Consideramos que um dos aspectos por trás dessa falta de identificação do índio com o espaço urbano é uma lógica de mercado. Nesta lógica, tanto as crianças e adolescentes que vivem nas ruas, os mendigos, assim como os índios, não obtendo poder de compra, devem ser segregados, e,portanto, não possuem o direito de circular nestes espaços. Para a sociedade não-índia, índios são disfuncionais, sua cosmologia, sistema de viver, sua cultura, são vazios de significado: inúteis, fora do campo da história e da arte. O atual sistema ocidental processa a disfuncionalidade como imoralidade, onde disfuncionalidade é loucura e portanto patológica. Ou seja, se o indivíduo não funciona direito ou não consome, está fora do mercado – e por isso deve ser retirado do sistema.

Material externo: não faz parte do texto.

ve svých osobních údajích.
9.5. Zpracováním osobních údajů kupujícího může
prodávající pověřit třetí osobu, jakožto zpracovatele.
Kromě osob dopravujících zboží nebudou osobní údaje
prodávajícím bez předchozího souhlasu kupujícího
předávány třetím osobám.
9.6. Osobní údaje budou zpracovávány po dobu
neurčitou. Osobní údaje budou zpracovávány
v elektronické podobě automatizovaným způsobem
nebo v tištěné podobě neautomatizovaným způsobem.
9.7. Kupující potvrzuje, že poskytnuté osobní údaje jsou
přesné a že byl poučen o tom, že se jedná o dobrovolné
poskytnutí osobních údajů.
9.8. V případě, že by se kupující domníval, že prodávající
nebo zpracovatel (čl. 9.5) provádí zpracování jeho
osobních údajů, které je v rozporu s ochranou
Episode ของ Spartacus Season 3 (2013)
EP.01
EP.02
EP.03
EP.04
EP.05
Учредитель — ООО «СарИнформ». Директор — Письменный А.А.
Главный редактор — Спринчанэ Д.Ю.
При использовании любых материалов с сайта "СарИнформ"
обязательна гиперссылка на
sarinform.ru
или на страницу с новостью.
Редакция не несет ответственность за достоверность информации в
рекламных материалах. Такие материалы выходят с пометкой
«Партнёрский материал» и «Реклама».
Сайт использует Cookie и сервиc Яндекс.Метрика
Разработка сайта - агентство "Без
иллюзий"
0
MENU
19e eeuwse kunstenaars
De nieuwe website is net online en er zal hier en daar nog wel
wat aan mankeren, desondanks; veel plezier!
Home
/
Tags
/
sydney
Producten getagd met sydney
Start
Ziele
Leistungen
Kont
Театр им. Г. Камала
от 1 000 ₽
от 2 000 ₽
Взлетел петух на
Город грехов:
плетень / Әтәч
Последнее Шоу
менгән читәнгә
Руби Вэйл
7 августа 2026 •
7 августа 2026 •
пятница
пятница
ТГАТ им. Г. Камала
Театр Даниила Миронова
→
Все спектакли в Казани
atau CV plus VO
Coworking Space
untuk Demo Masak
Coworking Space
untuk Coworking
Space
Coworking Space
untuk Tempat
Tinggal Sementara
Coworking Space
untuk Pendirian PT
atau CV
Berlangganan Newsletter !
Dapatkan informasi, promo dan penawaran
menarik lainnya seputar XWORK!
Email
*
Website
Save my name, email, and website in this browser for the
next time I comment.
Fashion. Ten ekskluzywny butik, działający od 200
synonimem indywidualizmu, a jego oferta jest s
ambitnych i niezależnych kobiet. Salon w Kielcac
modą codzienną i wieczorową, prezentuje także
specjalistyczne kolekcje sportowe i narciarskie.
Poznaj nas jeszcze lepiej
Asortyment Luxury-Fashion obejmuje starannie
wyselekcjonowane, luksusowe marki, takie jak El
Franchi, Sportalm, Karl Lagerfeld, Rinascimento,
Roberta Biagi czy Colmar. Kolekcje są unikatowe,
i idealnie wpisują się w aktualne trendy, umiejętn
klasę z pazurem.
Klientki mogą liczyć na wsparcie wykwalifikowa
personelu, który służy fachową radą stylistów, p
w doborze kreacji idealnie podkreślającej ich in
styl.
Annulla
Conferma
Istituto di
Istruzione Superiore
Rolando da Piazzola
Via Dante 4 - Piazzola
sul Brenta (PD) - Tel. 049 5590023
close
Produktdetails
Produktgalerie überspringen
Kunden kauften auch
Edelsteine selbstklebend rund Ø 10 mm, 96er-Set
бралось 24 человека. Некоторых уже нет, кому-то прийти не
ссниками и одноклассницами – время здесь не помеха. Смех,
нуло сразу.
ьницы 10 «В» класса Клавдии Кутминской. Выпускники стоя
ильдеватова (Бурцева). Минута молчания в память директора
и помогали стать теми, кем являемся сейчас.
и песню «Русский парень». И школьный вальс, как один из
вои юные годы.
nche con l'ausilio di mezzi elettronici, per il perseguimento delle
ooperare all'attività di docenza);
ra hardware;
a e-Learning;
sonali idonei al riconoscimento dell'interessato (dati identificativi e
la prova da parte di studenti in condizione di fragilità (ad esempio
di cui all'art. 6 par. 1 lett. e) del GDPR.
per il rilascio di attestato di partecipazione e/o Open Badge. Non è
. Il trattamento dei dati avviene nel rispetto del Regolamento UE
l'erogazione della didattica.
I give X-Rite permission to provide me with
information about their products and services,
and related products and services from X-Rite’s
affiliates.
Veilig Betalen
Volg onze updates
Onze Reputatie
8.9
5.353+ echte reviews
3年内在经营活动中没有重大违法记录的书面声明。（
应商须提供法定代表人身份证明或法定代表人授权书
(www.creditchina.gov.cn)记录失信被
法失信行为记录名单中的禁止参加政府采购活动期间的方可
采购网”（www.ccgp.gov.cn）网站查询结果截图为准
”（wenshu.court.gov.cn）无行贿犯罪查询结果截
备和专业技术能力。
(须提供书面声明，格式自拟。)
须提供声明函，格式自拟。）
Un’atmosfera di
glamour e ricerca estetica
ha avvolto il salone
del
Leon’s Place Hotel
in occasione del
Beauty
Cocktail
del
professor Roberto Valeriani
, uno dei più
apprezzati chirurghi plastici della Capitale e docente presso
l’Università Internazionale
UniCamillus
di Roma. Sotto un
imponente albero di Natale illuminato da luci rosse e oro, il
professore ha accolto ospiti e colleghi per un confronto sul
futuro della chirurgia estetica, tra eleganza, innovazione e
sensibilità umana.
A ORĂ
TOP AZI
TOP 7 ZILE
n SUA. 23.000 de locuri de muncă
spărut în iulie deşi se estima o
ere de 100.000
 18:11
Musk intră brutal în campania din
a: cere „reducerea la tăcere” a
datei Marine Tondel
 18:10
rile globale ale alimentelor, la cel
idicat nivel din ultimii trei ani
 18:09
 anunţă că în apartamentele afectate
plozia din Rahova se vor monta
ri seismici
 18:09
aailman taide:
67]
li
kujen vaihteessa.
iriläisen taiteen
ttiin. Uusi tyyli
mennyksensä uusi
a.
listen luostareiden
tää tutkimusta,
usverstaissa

Cabe dizer que a própria metodologia participativa desta pesquisa constituiu um método privilegiado para o entendimento do universo Mbyá. Por meio desta metodologia, foi possível conceber uma pesquisa que não apenas informa a comunidade científica, como expõe aos tomadores de decisões políticas alguns dos caminhos possíveis para uma política pública compreensiva e respeitadora da cultura guarani. Dentro dessa visão, algumas ações podem ser desenvolvidas no sentido de reduzir a reprodução de preconceitos e estigmas por parte da população não-índia, assim como legitimar as diferentes formas de ocupação de espaços e expressão de cultura tradicional indígena dentro de um contexto de constante fricção interétnica.
Nesse sentido, como foi apontado pela própria comunidade Mbyá, torna-se necessário “educar o branco” para entender a cultura indígena, e assim respeitar as diferenças na forma de compreender o homem e o universo.